Originally I was going to staple the fabric to the underside of the chair to give it a more upholstered feel. But in the end I just used pins to adhere it so I can take the slipcover off whenever it needs cleaning.
Slipcover before skirt tucked under
Though the pictures don’t show it I ended up sewing a piece for underneath the cushion using some leftover sheet fabric. Then I was all done!
I hope this has been helpful and gives anyone who was thinking of trying this themselves some courage. You can do it!
What do you think of these great slipcover instructions?!!
————–Reader Submission 2/8/18————
Do you have a chair you’ve been hanging on to, trying to get up the courage to start a DIY reupholstering job? Check out what our reader, Joan, did with an old chair she wanted to update:
“I had an old wing back chair (probably from the 50s or 60s) covered in rust-colored velvet. The seat cushion was in bad shape and I didn’t feel able to reupholster the entire chair. I covered just the back and seat cushion with a Navajo rug. It turned out great and adds just the right “pop” to the area above our stairway.”
What a brilliant idea, Joan! Thank you for sharing! It does “pop” just right!
I have been wanting to make a slipcover for my wing back chair for a long time. After watching your demo, I’m going to give it try.
You did such a great job, thanks.
Thanks and good luck, Arlene! We’d love to see pictures when you’re done!
Thanks. Yours cam out great. Nice and snug fit. So many are sloppy looking but yours looks great. Thanks for posting. I am about to do 2 loveseats. Your directions really helped.
Thanks for the comment, Barbara! We’d love to see pictures when you’re done! https://www.remodelaholic.com/share-brag-post/
Thanks so much for sharing!!! Now I just need to find the fabric I want for this chair!!
That is the hardest part! 🙂 Good luck finding just what you want!
Great job, I am going to try this.. can’t wait to see the results. .
Thank you so very much for posting this. I am in my 60’s and have a very bad back problem.
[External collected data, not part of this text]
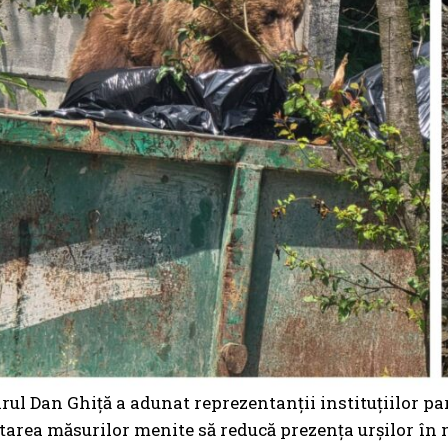
ul Dan Ghiță a adunat reprezentanții instituțiilor pa
rea măsurilor menite să reducă prezența urșilor în 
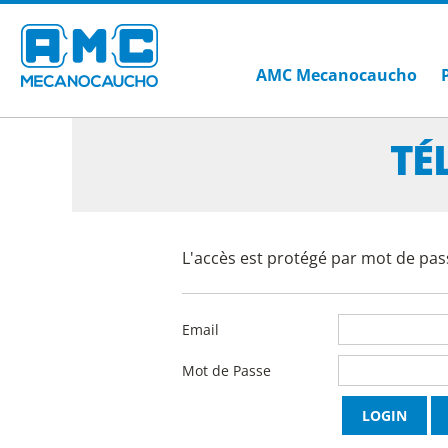
AMC Mecanocaucho
TÉ
L'accès est protégé par mot de pass
Email
Mot de Passe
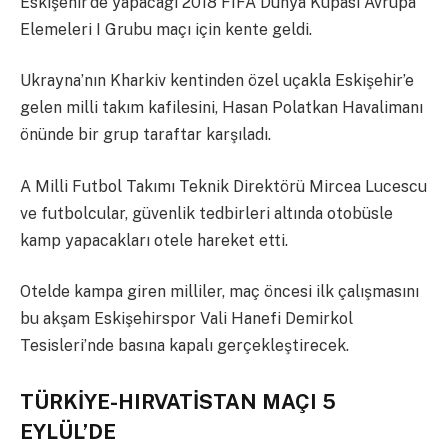
Eskişehir’de yapacağı 2018 FIFA Dünya Kupası Avrupa
Elemeleri I Grubu maçı için kente geldi.
Ukrayna’nın Kharkiv kentinden özel uçakla Eskişehir’e
gelen milli takım kafilesini, Hasan Polatkan Havalimanı
önünde bir grup taraftar karşıladı.
A Milli Futbol Takımı Teknik Direktörü Mircea Lucescu
ve futbolcular, güvenlik tedbirleri altında otobüsle
kamp yapacakları otele hareket etti.
Otelde kampa giren milliler, maç öncesi ilk çalışmasını
bu akşam Eskişehirspor Vali Hanefi Demirkol
Tesisleri’nde basına kapalı gerçekleştirecek.
TÜRKİYE-HIRVATİSTAN MAÇI 5
EYLÜL’DE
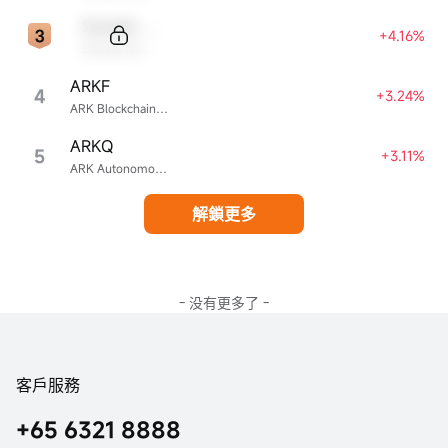
Sample Code
+4.16%
Sample Name
ARKF
4
+3.24%
ARK Blockchain & Fintech Innovation ETF
ARKQ
5
+3.11%
ARK Autonomous Technology & Robotics ETF
解鎖更多
- 没有更多了 -
客戶服務
+65 6321 8888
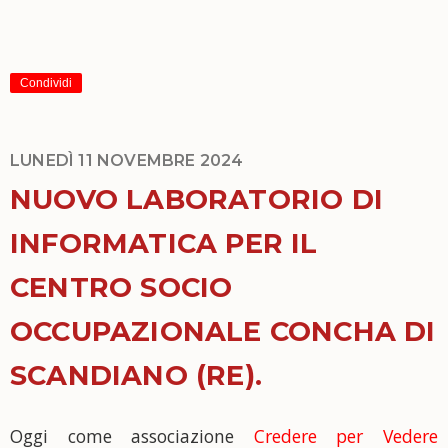
Condividi
LUNEDÌ 11 NOVEMBRE 2024
NUOVO LABORATORIO DI
INFORMATICA PER IL
CENTRO SOCIO
OCCUPAZIONALE CONCHA DI
SCANDIANO (RE).
Oggi come associazione
Credere per Vedere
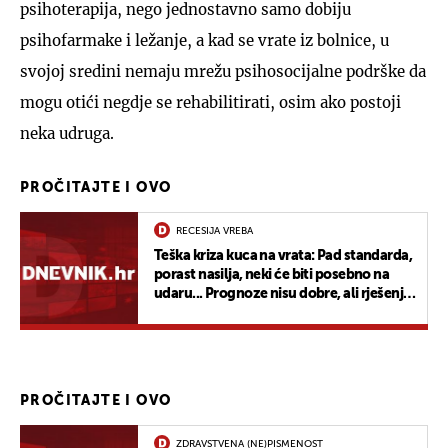
psihoterapija, nego jednostavno samo dobiju
psihofarmake i ležanje, a kad se vrate iz bolnice, u
svojoj sredini nemaju mrežu psihosocijalne podrške da
mogu otići negdje se rehabilitirati, osim ako postoji
neka udruga.
PROČITAJTE I OVO
RECESIJA VREBA
Teška kriza kuca na vrata: Pad standarda,
porast nasilja, neki će biti posebno na
udaru... Prognoze nisu dobre, ali rješenje
postoji
PROČITAJTE I OVO
ZDRAVSTVENA (NE)PISMENOST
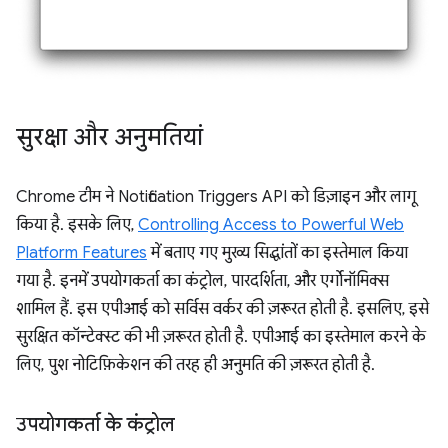
सुरक्षा और अनुमतियां
Chrome टीम ने Notification Triggers API को डिज़ाइन और लागू
किया है. इसके लिए,
Controlling Access to Powerful Web
Platform Features
में बताए गए मुख्य सिद्धांतों का इस्तेमाल किया
गया है. इनमें उपयोगकर्ता का कंट्रोल, पारदर्शिता, और एर्गोनॉमिक्स
शामिल हैं. इस एपीआई को सर्विस वर्कर की ज़रूरत होती है. इसलिए, इसे
सुरक्षित कॉन्टेक्स्ट की भी ज़रूरत होती है. एपीआई का इस्तेमाल करने के
लिए, पुश नोटिफ़िकेशन की तरह ही अनुमति की ज़रूरत होती है.
उपयोगकर्ता के कंट्रोल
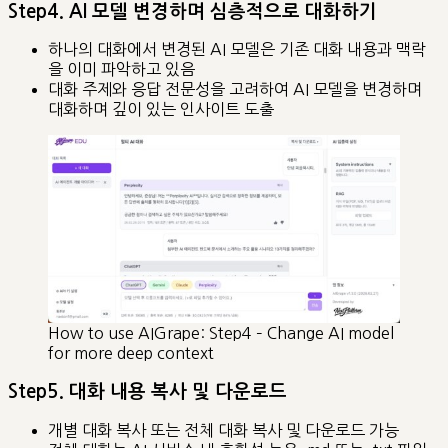
Step4. AI 모델 변경하며 심층적으로 대화하기
하나의 대화에서 변경된 AI 모델은 기존 대화 내용과 맥락
을 이미 파악하고 있음
대화 주제와 응답 전문성을 고려하여 AI 모델을 변경하며
대화하며 깊이 있는 인사이트 도출
How to use AIGrape: Step4 – Change AI model
for more deep context
Step5. 대화 내용 복사 및 다운로드
개별 대화 복사 또는 전체 대화 복사 및 다운로드 가능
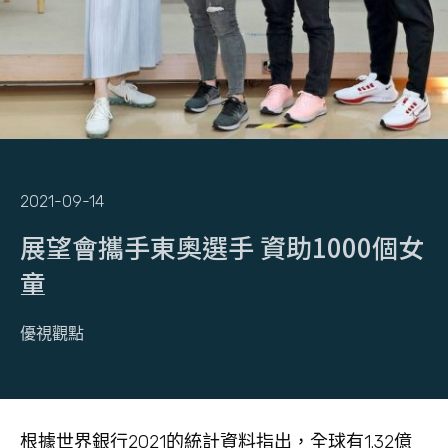
2021-09-14
展望會攜手東奧選手 資助1000個女
童
優視觀點
根據世界銀行2021的統計資料指出，全球有1.32億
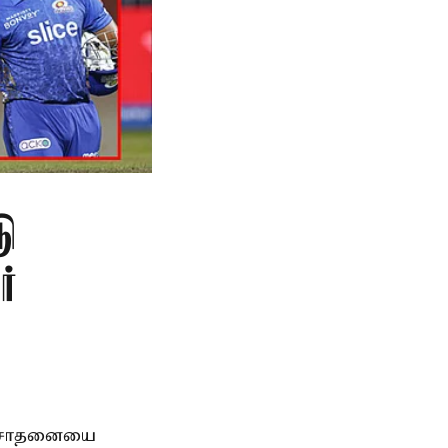
டு
்
டு சாதனையை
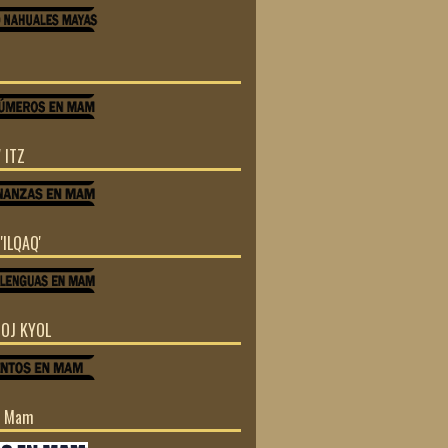
 ITZ
'ILQAQ'
TOJ KYOL
n Mam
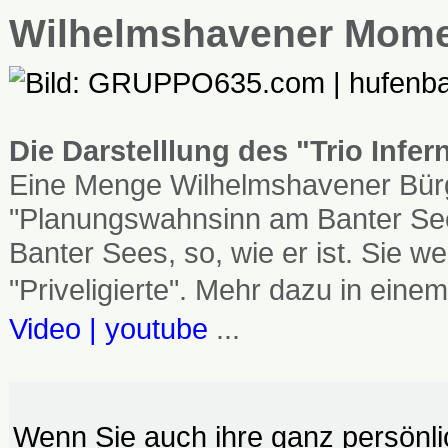
Wilhelmshavener Mom
Die Darstelllung des "Trio Infe
Eine Menge Wilhelmshavener Bürg
"Planungswahnsinn am Banter See
Banter Sees, so, wie er ist. Sie
"Priveligierte". Mehr dazu in einem
Video | youtube
...
Wenn Sie auch ihre ganz persönl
A couple of years ago I found an old chaise lounge at an antique mall and this is what I’ve been sleeping on. Unfortunately it’s shabby-chic look is looking a lot more “shabby” than “chic” anymore, but I am not financially able to replace it. Since I found these wonderful directions, I’ve decided to try to make a cover for it instead. I would never have even “thought” about attempting such a feat without your wonderful tutorial. Again…thanks so much.
Wow!! Just, Wow!!
thank you. just what i was looking for.
Ill get started to night
Great job! You not only matched the vertical stripes, but the horizontal stripe across the front of the cushion matched the side too! Bravo!
I have been sewing for 70 years and congratulate you for a job well done. It looks more like upholstery than slipcover. I will try your techniques on some projects I have procrastinated on for far too long. Thanks for posting your innovative ideas!
Can’t wait to get my fabric and get started! Thank you for sharing your love of creating with others. Your tutorial has given me the courage to take on my own slipcover project.
I am trying to re-upholster a tub chair but I cannot detach the seat from the chair. Any ideas how this can be done?
I haven’t done it personally, but this post might be helpful: https://www.remodelaholic.com/reupholster-tub-chair/
Your chair looks very similar to the one I need to cover. How much fabric did it take, so I have a general idea? Thank you for your tutorial!
Wonderful! I’ll give it a try. How did you tuck under the skirt?